Design files in text formats —
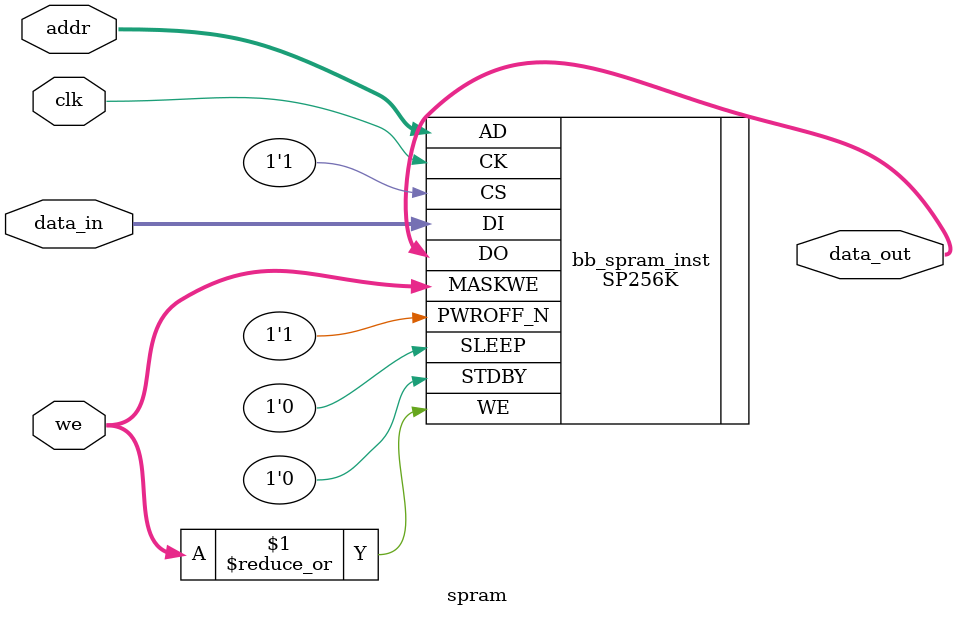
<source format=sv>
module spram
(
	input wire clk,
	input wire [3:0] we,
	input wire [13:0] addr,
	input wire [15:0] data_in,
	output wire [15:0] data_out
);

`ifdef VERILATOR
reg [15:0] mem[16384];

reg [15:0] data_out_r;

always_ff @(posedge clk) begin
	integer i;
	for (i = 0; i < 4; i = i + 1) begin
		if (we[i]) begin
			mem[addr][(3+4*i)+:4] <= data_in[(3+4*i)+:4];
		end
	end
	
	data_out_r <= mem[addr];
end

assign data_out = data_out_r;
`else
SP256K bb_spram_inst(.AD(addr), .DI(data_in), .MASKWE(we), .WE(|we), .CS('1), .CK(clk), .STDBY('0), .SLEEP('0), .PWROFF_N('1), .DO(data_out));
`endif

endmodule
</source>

WORK REQUEST — Using the records above, write out exactly the lines from the one containing "output wire [15:0] data_out" through the last, and add nothing.

TASK RESULT —
	output wire [15:0] data_out
);

`ifdef VERILATOR
reg [15:0] mem[16384];

reg [15:0] data_out_r;

always_ff @(posedge clk) begin
	integer i;
	for (i = 0; i < 4; i = i + 1) begin
		if (we[i]) begin
			mem[addr][(3+4*i)+:4] <= data_in[(3+4*i)+:4];
		end
	end
	
	data_out_r <= mem[addr];
end

assign data_out = data_out_r;
`else
SP256K bb_spram_inst(.AD(addr), .DI(data_in), .MASKWE(we), .WE(|we), .CS('1), .CK(clk), .STDBY('0), .SLEEP('0), .PWROFF_N('1), .DO(data_out));
`endif

endmodule
</source>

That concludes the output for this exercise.